Nicolás Maduro começou a pensar fora da caixa. Foto: https://www.flickr.com/photos/eneas/

Imerso em uma crise sem fim, o governo da Venezuela está negociando a venda da PDVSA, outrora poderosa estatal de petróleo do país, para gigantes internacionais do setor.

Segundo revela uma matéria da Bloomberg, negociações estão em curso com empresas como a Rosneft, da Rússia, a Repsol, da Espanha, e a Eni, da Itália.

O plano é permitir que elas assumam ativos de petróleo hoje controlados pelo governo e reestruturem dívidas da Petroleos de Venezuela (PDVSA) em troca de equity na empresa, as fontes disseram à Bloomberg.

O site frisa que as conversas estão em estágio iniciais e que a concretização dos planos enfrentaria muitas dificuldades, dentro e fora do governo.

A PDVSA foi criada há 40 anos e a exploração de petróleo é regulamentada pela Constituição, que precisaria ser modificada para aprovar um negócio como o especulado pela Bloomberg.

Uma modificação desse calibre demandaria a aprovação do líder da oposição, Juan Guaido, que em tese seria favorável, mas provavelmente não está interessado em fazer nada para prolongar a permanência de Maduro no poder.
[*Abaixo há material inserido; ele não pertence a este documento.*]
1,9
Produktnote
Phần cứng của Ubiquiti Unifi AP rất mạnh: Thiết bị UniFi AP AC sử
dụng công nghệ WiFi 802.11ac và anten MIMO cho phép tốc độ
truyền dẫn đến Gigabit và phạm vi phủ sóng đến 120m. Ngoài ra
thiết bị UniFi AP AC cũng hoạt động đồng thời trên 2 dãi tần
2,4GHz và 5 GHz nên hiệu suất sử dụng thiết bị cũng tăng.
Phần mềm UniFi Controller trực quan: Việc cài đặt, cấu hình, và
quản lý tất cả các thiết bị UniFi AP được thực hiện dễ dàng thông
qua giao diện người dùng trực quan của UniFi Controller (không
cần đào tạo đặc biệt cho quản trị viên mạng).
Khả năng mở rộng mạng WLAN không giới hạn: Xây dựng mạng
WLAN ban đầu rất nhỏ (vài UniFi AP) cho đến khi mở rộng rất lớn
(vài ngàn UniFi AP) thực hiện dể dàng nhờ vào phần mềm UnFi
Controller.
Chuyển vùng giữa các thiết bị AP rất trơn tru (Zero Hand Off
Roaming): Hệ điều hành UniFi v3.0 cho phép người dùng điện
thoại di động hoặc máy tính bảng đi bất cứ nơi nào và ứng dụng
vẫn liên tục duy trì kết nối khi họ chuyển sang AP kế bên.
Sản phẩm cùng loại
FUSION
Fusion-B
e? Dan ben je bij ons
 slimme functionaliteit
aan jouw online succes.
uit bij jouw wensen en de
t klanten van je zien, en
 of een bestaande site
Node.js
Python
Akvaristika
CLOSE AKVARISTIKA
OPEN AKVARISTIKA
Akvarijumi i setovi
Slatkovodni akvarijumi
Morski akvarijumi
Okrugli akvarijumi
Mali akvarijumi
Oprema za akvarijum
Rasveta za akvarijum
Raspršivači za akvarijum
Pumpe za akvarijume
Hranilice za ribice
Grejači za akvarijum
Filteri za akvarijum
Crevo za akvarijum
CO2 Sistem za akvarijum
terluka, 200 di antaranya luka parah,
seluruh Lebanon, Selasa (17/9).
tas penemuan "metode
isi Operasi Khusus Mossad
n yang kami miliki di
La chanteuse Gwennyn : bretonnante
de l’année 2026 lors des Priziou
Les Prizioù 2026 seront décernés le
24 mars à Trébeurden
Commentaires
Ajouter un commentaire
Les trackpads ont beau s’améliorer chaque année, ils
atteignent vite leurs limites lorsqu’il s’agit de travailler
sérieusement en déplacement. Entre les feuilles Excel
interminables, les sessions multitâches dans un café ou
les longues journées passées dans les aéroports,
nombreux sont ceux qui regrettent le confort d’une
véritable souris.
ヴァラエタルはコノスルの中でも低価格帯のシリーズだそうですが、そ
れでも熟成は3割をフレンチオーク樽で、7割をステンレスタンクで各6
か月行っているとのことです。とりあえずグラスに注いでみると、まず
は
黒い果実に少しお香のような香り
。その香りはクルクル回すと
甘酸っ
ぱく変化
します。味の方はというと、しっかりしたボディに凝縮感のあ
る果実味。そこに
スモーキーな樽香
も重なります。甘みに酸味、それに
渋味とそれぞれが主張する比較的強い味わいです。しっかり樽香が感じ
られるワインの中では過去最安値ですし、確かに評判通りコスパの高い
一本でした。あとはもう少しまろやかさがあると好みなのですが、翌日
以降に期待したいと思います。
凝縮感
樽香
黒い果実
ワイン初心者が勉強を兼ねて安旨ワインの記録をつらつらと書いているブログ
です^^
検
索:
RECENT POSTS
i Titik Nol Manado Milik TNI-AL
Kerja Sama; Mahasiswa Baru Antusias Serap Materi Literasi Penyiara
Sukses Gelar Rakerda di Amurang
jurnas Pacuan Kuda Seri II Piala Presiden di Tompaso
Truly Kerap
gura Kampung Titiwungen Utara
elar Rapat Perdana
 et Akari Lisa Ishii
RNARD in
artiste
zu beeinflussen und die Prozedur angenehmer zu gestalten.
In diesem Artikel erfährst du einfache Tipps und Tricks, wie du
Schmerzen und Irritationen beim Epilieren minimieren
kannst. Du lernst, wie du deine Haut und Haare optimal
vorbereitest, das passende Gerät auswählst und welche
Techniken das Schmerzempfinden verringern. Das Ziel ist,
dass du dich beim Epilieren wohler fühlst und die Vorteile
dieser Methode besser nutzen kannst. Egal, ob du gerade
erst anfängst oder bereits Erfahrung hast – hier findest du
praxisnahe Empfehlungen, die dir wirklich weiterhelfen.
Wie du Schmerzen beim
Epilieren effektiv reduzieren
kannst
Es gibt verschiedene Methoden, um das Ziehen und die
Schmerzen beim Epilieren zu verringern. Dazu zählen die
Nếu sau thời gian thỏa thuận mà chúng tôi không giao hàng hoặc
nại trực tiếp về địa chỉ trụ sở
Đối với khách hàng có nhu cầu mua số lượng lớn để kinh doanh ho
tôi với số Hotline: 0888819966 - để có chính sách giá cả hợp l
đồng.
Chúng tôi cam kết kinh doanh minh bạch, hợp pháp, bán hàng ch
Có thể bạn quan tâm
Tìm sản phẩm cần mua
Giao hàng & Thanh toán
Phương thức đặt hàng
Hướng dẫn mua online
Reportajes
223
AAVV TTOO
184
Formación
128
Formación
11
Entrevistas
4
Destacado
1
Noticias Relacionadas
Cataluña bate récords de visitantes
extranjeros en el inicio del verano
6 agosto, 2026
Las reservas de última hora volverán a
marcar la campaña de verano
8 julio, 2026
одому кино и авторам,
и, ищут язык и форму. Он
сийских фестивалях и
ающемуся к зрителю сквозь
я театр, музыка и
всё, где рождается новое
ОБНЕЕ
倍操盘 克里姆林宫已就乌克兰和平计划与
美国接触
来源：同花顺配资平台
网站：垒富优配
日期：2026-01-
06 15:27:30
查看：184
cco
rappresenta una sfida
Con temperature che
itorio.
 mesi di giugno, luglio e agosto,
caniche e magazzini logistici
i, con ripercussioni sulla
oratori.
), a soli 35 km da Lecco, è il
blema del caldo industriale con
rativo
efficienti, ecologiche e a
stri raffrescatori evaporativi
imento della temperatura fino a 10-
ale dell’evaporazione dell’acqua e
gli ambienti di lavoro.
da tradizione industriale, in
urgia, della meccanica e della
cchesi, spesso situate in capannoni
Também há dúvidas sobre como a operação poderia ser financiada, tendo em conta as sanções dos Estados Unidos, que desestimulam até empresas não-americanas a fazer negócios com Maduro.

E por último, mas não menos importante, está o problema ideológico: a posse de estatais de petróleo é uma espécie de dogma da esquerda latino americana.

De todas formas, Maduro vem silenciosamente tomando medidas para liberalizar a economia, visando tirar o país do buraco econômico, como diminuir o controle de câmbio e permitir a dolarização da economia, ao mesmo tempo em que negocia diretamente com alguns dos credores da Venezuela.

O país tem as maiores reservas de petróleo conhecidas no mundo. No auge, a PDVSA chegou a produzir mais de 3,5 milhões de barris por dia e hoje produz cerca de 700 mil.